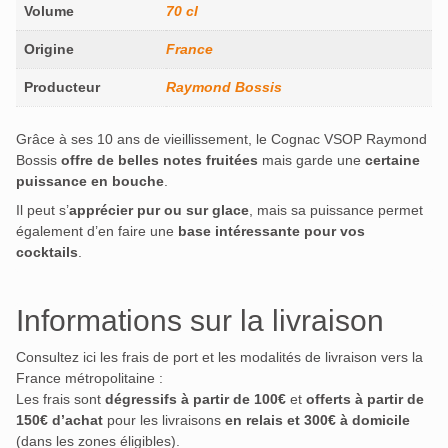
Volume
70 cl
Origine
France
Producteur
Raymond Bossis
Grâce à ses 10 ans de vieillissement, le Cognac VSOP Raymond
Bossis
offre de belles notes fruitées
mais garde une
certaine
puissance en bouche
.
Il peut s’
apprécier pur ou sur glace
, mais sa puissance permet
également d’en faire une
base intéressante pour vos
cocktails
.
Informations sur la livraison
Consultez ici les frais de port et les modalités de livraison vers la
France métropolitaine :
Les frais sont
dégressifs à partir de 100€
et
offerts à partir de
150€ d’achat
pour les livraisons
en relais et 300€ à domicile
(dans les zones éligibles).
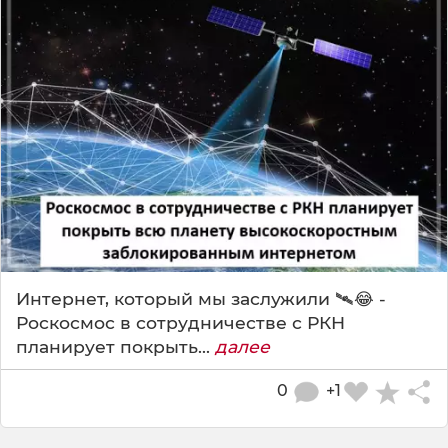
Интернет, который мы заслужили 🛰️😂 -
Роскосмос в сотрудничестве с РКН
планирует покрыть...
далее
0
+1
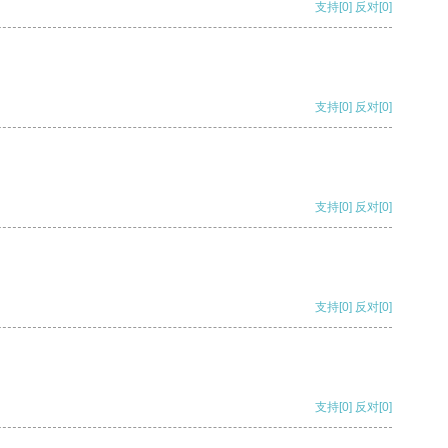
支持
[0]
反对
[0]
支持
[0]
反对
[0]
支持
[0]
反对
[0]
支持
[0]
反对
[0]
支持
[0]
反对
[0]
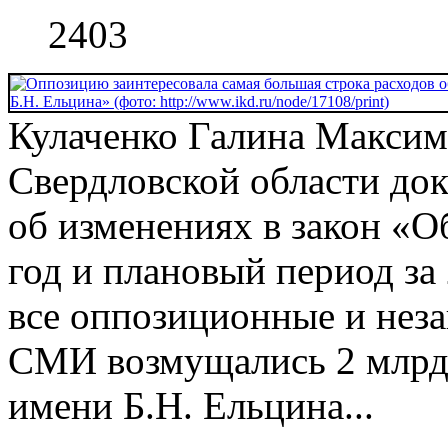
2403
Кулаченко Галина Максим
Свердловской области до
об изменениях в закон «О
год и плановый период за 
все оппозиционные и неза
СМИ возмущались 2 млрд.
имени Б.Н. Ельцина...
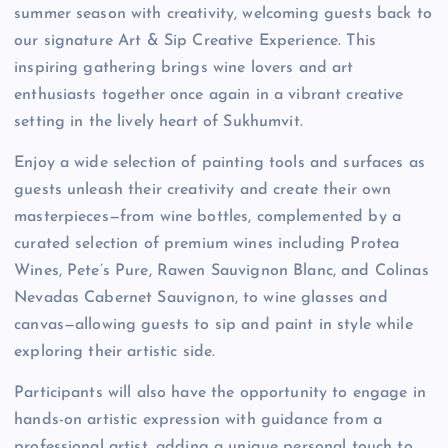
summer season with creativity, welcoming guests back to
our signature Art & Sip Creative Experience. This
inspiring gathering brings wine lovers and art
enthusiasts together once again in a vibrant creative
setting in the lively heart of Sukhumvit.
Enjoy a wide selection of painting tools and surfaces as
guests unleash their creativity and create their own
masterpieces—from wine bottles, complemented by a
curated selection of premium wines including Protea
Wines, Pete’s Pure, Rawen Sauvignon Blanc, and Colinas
Nevadas Cabernet Sauvignon, to wine glasses and
canvas—allowing guests to sip and paint in style while
exploring their artistic side.
Participants will also have the opportunity to engage in
hands-on artistic expression with guidance from a
professional artist, adding a unique personal touch to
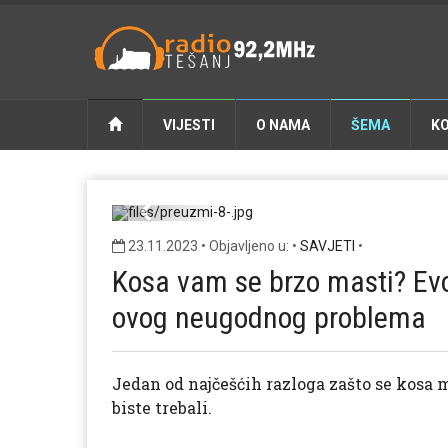
VIJESTI
O NAMA
ŠEMA
K
Previous
23.11.2023 • Objavljeno u: •
SAVJETI
•
Kosa vam se brzo masti? Evo
ovog neugodnog problema
Jedan od najčešćih razloga zašto se kosa m
biste trebali.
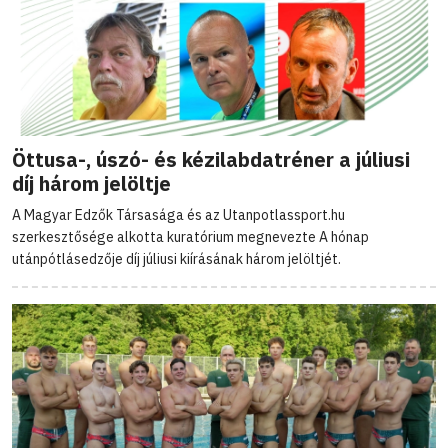
Öttusa-, úszó- és kézilabdatréner a júliusi
díj három jelöltje
A Magyar Edzők Társasága és az Utanpotlassport.hu
szerkesztősége alkotta kuratórium megnevezte A hónap
utánpótlásedzője díj júliusi kiírásának három jelöltjét.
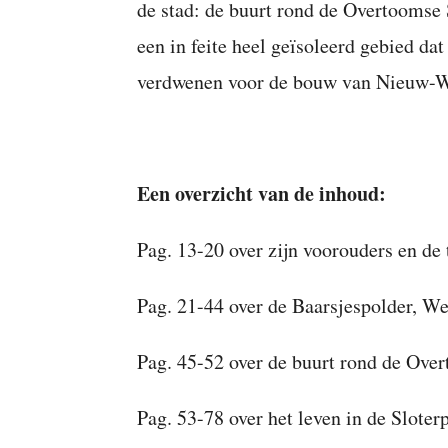
de stad: de buurt rond de Overtoomse S
een in feite heel geïsoleerd gebied dat
verdwenen voor de bouw van Nieuw-W
Een overzicht van de inhoud:
Pag. 13-20 over zijn voorouders en de
Pag. 21-44 over de Baarsjespolder, We
Pag. 45-52 over de buurt rond de Over
Pag. 53-78 over het leven in de Sloter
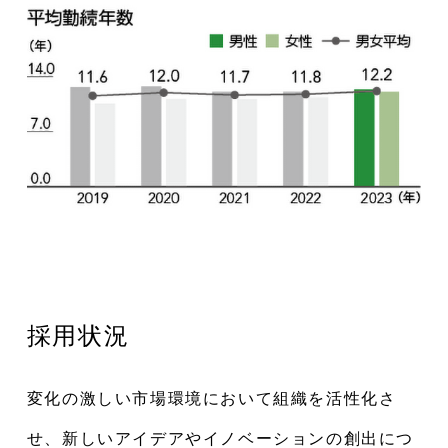
採用状況
変化の激しい市場環境において組織を活性化さ
せ、新しいアイデアやイノベーションの創出につ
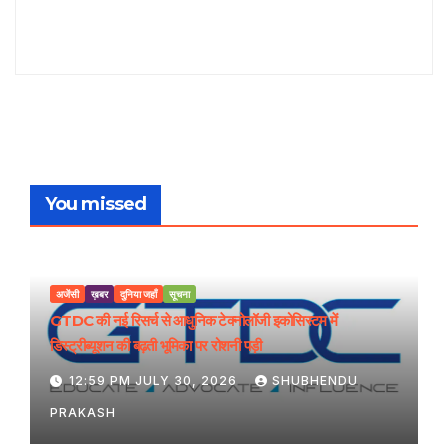
You missed
अजेंसी
ख़बर
दुनिया जहाँ
सूचना
GTDC की नई रिसर्च से आधुनिक टेक्नोलॉजी इकोसिस्टम में
डिस्ट्रीब्यूशन की बढ़ती भूमिका पर रोशनी पड़ी
12:59 PM JULY 30, 2026
SHUBHENDU
PRAKASH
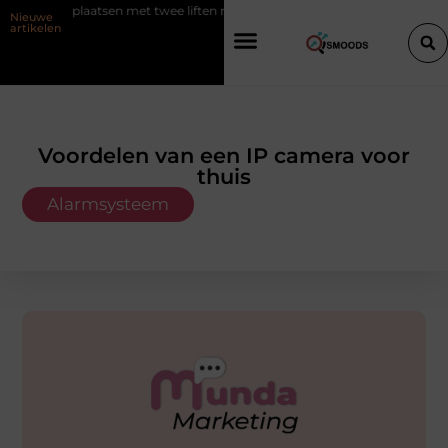
verplaatsen met twee liften naast elkaar
Voordelen van elektrische fi
Nieuwe
artikelen
Voordelen van een IP camera voor
thuis
Alarmsysteem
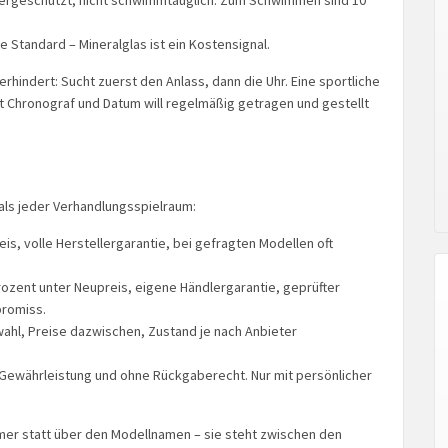
ergeschützt, nicht schwimmtauglich. Zum Schwimmen sind 10
e Standard – Mineralglas ist ein Kostensignal.
erhindert: Sucht zuerst den Anlass, dann die Uhr. Eine sportliche
it Chronograf und Datum will regelmäßig getragen und gestellt
als jeder Verhandlungsspielraum:
is, volle Herstellergarantie, bei gefragten Modellen oft
rozent unter Neupreis, eigene Händlergarantie, geprüfter
promiss.
hl, Preise dazwischen, Zustand je nach Anbieter
 Gewährleistung und ohne Rückgaberecht. Nur mit persönlicher
mer statt über den Modellnamen – sie steht zwischen den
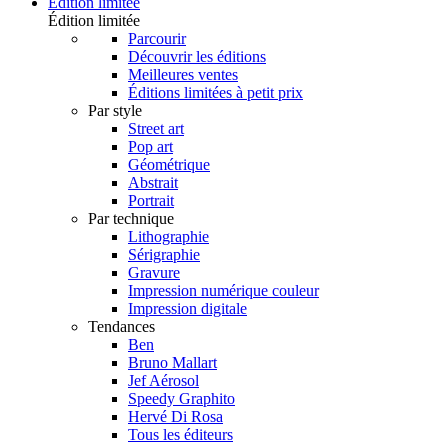
Édition limitée
Édition limitée
Parcourir
Découvrir les éditions
Meilleures ventes
Éditions limitées à petit prix
Par style
Street art
Pop art
Géométrique
Abstrait
Portrait
Par technique
Lithographie
Sérigraphie
Gravure
Impression numérique couleur
Impression digitale
Tendances
Ben
Bruno Mallart
Jef Aérosol
Speedy Graphito
Hervé Di Rosa
Tous les éditeurs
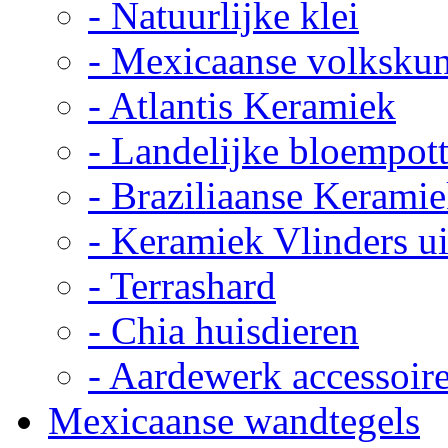
- Natuurlijke klei
- Mexicaanse volkskun
- Atlantis Keramiek
- Landelijke bloempot
- Braziliaanse Kerami
- Keramiek Vlinders u
- Terrashard
- Chia huisdieren
- Aardewerk accessoir
Mexicaanse wandtegels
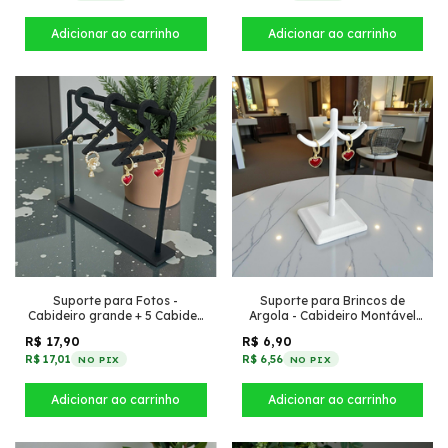
Suporte para Fotos -
Suporte para Brincos de
Cabideiro grande + 5 Cabides
Argola - Cabideiro Montável
(Montável) (Preto)
Branco
R$ 17,90
R$ 6,90
R$ 17,01
R$ 6,56
NO PIX
NO PIX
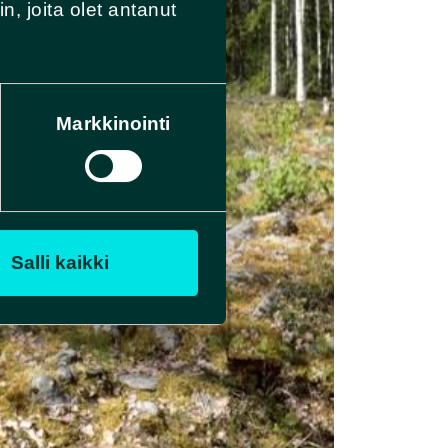
, joita olet antanut
Markkinointi
Salli kaikki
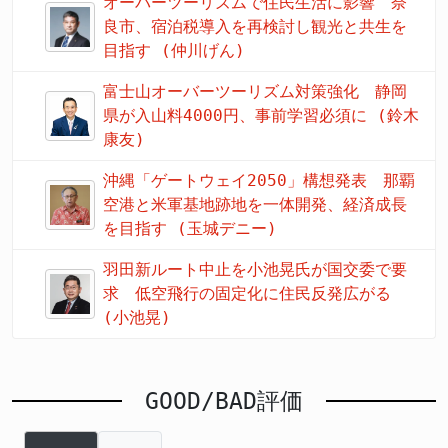
オーバーツーリズムで住民生活に影響 奈
良市、宿泊税導入を再検討し観光と共生を
目指す (仲川げん)
富士山オーバーツーリズム対策強化 静岡
県が入山料4000円、事前学習必須に (鈴木
康友)
沖縄「ゲートウェイ2050」構想発表 那覇
空港と米軍基地跡地を一体開発、経済成長
を目指す (玉城デニー)
羽田新ルート中止を小池晃氏が国交委で要
求 低空飛行の固定化に住民反発広がる
(小池晃)
GOOD/BAD評価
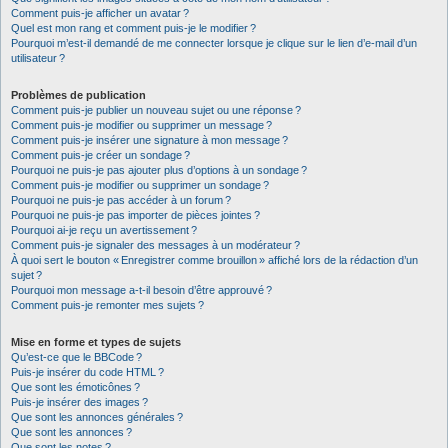
Comment puis-je afficher un avatar ?
Quel est mon rang et comment puis-je le modifier ?
Pourquoi m’est-il demandé de me connecter lorsque je clique sur le lien d’e-mail d’un
utilisateur ?
Problèmes de publication
Comment puis-je publier un nouveau sujet ou une réponse ?
Comment puis-je modifier ou supprimer un message ?
Comment puis-je insérer une signature à mon message ?
Comment puis-je créer un sondage ?
Pourquoi ne puis-je pas ajouter plus d’options à un sondage ?
Comment puis-je modifier ou supprimer un sondage ?
Pourquoi ne puis-je pas accéder à un forum ?
Pourquoi ne puis-je pas importer de pièces jointes ?
Pourquoi ai-je reçu un avertissement ?
Comment puis-je signaler des messages à un modérateur ?
À quoi sert le bouton « Enregistrer comme brouillon » affiché lors de la rédaction d’un
sujet ?
Pourquoi mon message a-t-il besoin d’être approuvé ?
Comment puis-je remonter mes sujets ?
Mise en forme et types de sujets
Qu’est-ce que le BBCode ?
Puis-je insérer du code HTML ?
Que sont les émoticônes ?
Puis-je insérer des images ?
Que sont les annonces générales ?
Que sont les annonces ?
Que sont les notes ?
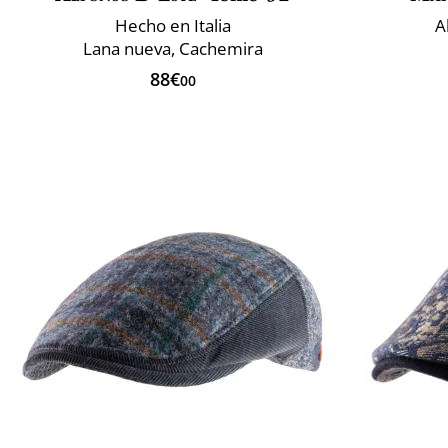
Hecho en Italia
A
Lana nueva, Cachemira
88€
00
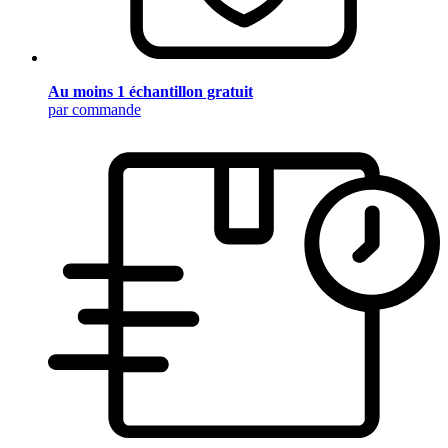
Au moins 1 échantillon gratuit
par commande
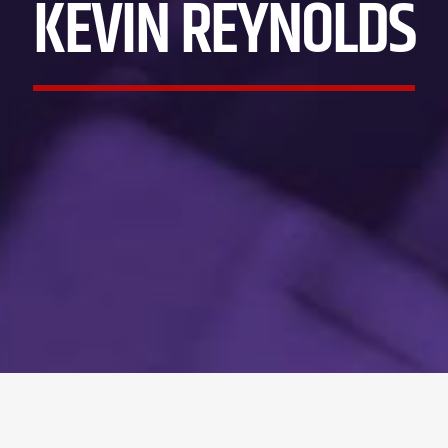
KEVIN REYNOLDS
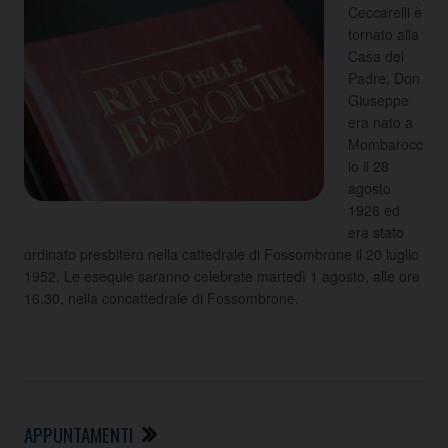
Ceccarelli è
tornato alla
Casa del
Padre. Don
Giuseppe
era nato a
Mombarocc
io il 28
agosto
1926 ed
era stato
ordinato presbitero nella cattedrale di Fossombrone il 20 luglio
1952. Le esequie saranno celebrate martedì 1 agosto, alle ore
16.30, nella concattedrale di Fossombrone.
APPUNTAMENTI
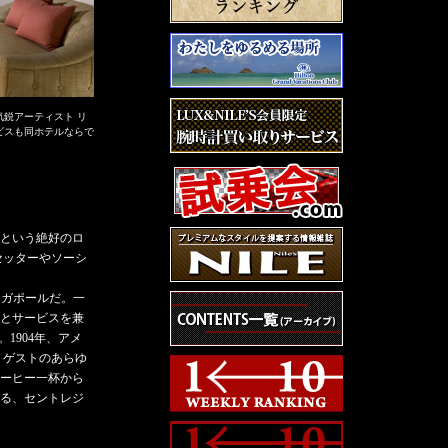
鋭アーティスト リ
ビスも同ホテルならで
という絶好のロ
セッターやソーシ
ンガポールだ。一
とサービスを兼
1904年、アメ
、ゲストのあらゆ
コーヒー一杯から
る、セントレジ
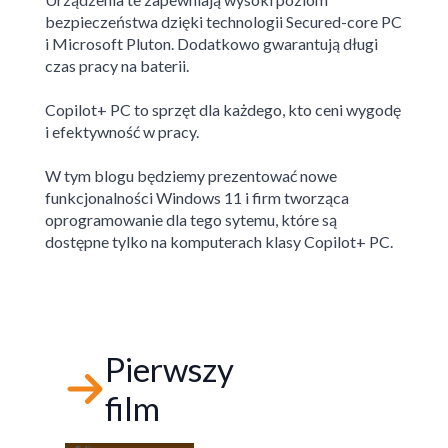
bezpieczeństwa dzięki technologii Secured-core PC
i Microsoft Pluton. Dodatkowo gwarantują długi
czas pracy na baterii.
Copilot+ PC to sprzęt dla każdego, kto ceni wygodę
i efektywność w pracy.
W tym blogu będziemy prezentować nowe
funkcjonalności Windows 11 i firm tworząca
oprogramowanie dla tego sytemu, które są
dostępne tylko na komputerach klasy Copilot+ PC.
Pierwszy
film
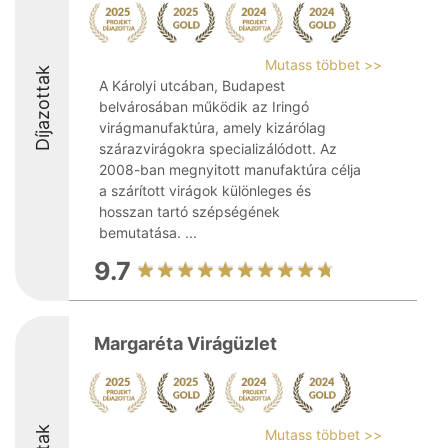
Mutass többet >>
Díjazottak
A Károlyi utcában, Budapest
belvárosában működik az Iringó
virágmanufaktúra, amely kizárólag
szárazvirágokra specializálódott. Az
2008-ban megnyitott manufaktúra célja
a szárított virágok különleges és
hosszan tartó szépségének
bemutatása. ...
9.7
Margaréta Virágüzlet
Mutass többet >>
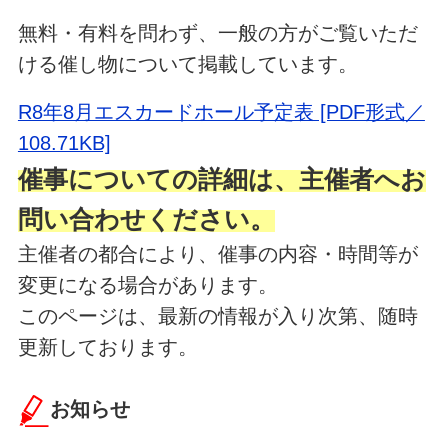
無料・有料を問わず、一般の方がご覧いただ
ける催し物について掲載しています。
R8年8月エスカードホール予定表 [PDF形式／
108.71KB]
催事についての詳細は、主催者へお
問い合わせください。
主催者の都合により、催事の内容・時間等が
変更になる場合があります。
このページは、最新の情報が入り次第、随時
更新しております。
お知らせ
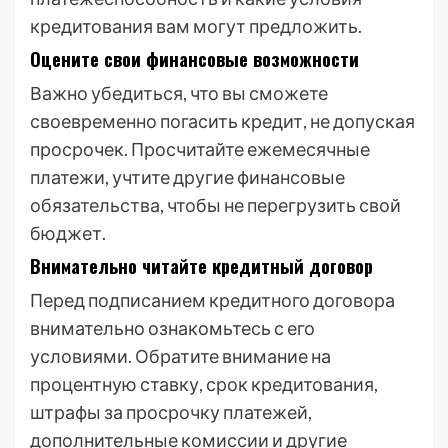
кредитования вам могут предложить.
Оцените свои финансовые возможности
Важно убедиться, что вы сможете
своевременно погасить кредит, не допуская
просрочек. Просчитайте ежемесячные
платежи, учтите другие финансовые
обязательства, чтобы не перегрузить свой
бюджет.
Внимательно читайте кредитный договор
Перед подписанием кредитного договора
внимательно ознакомьтесь с его
условиями. Обратите внимание на
процентную ставку, срок кредитования,
штрафы за просрочку платежей,
дополнительные комиссии и другие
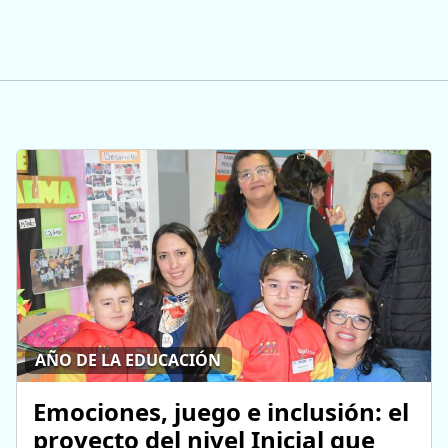
AÑO DE LA EDUCACIÓN
Emociones, juego e inclusión: el
proyecto del nivel Inicial que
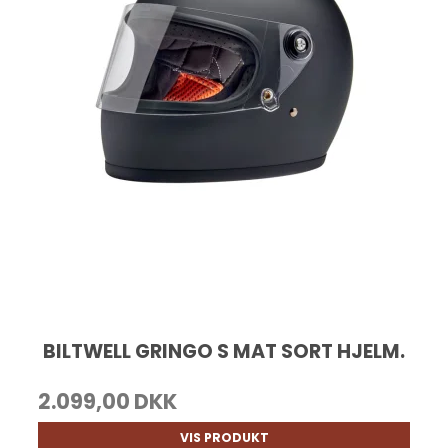
BILTWELL GRINGO S MAT SORT HJELM.
2.099,00 DKK
VIS PRODUKT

* * * *

■ **Directions for this task**: Look above for every line with the word "кредитования" and copy it.

■ **Worked solution**:
кредитования вам могут предложить.
процентную ставку, срок кредитования,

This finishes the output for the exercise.